In POSIX-like regex engines, punct
stands for
the character class corresponding to the ispunct()
classification
function (check out man 3 ispunct
on UNIX-like systems).
According to ISO/IEC 9899:1990 (ISO C90), the ispunct()
function tests
for any printing character except for space or a character for which
isalnum()
is true. However, in POSIX setting, the details of what
characters belong into which class depend on the current locale.
So the punct
class here will not lead to portable code,
see the ICU user guide on C/POSIX Migration
for more details.
On the other hand, the ICU library, on which stringi relies,
and which fully conforms to the Unicode standard,
defines some of the charclasses in its own -- but well-defined
and always portable -- way.
In particular, according to the Unicode standard,
the PLUS SIGN
(U+002B
) is of Symbol, Math
(Sm
) category (and is not a Puctuation Mark
(P
)).
library("stringi")
ascii <- stri_enc_fromutf32(1:127)
stri_extract_all_regex(ascii, "[[:punct:]]")[[1]]
## [1] "!" "\"" "#" "%" "&" "'" "(" ")" "*" "," "-" "." "/" ":" ";" "?" "@" "[" "\\" "]" "_" "{" "}"
stri_extract_all_regex(ascii, "[[:symbol:]]")[[1]]
## [1] "$" "+" "<" "=" ">" "^" "`" "|" "~"
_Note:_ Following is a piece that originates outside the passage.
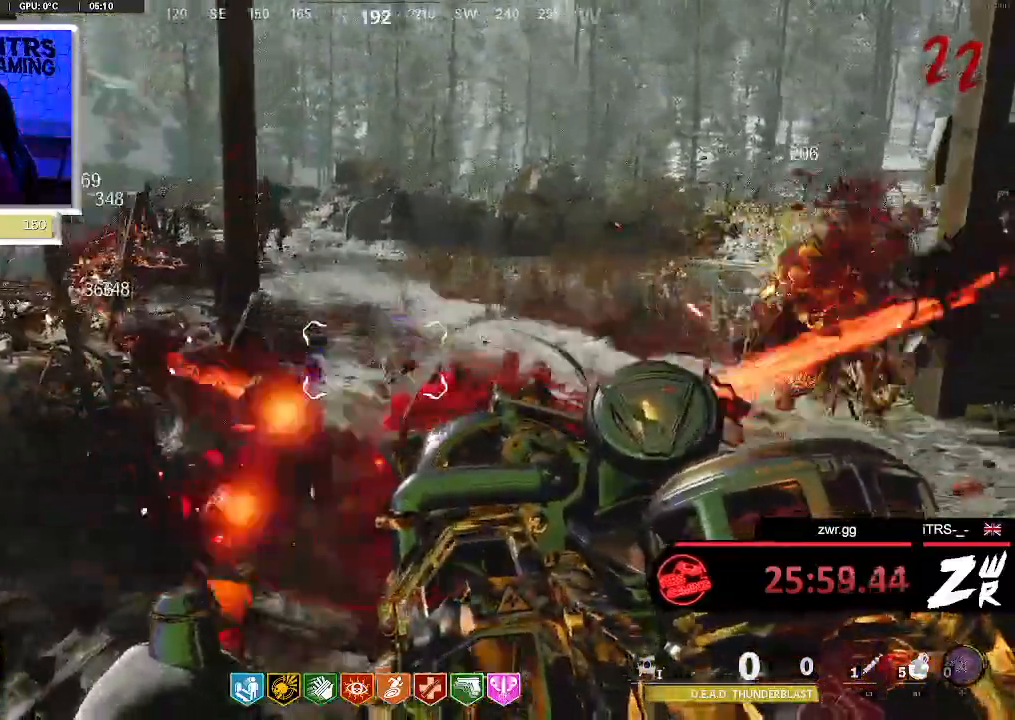
{"dt_ms": 500, "buttons": ["L2"], "left_stick": "left", "right_stick": "left", "button_events": []}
So here you should rather use such character sets
as [[:punct:][:symbol:]]
, [[:punct:]+]
,
or even better [\\p{P}\\p{S}]
or
[\\p{P}+]
.
For details on available character classes, check out
?"stringi-search-charclass"
.
In particular, ICU User Guide on UnicodeSet
and Unicode Standard Annex #44: Unicode character database
maybe of your interest. HTH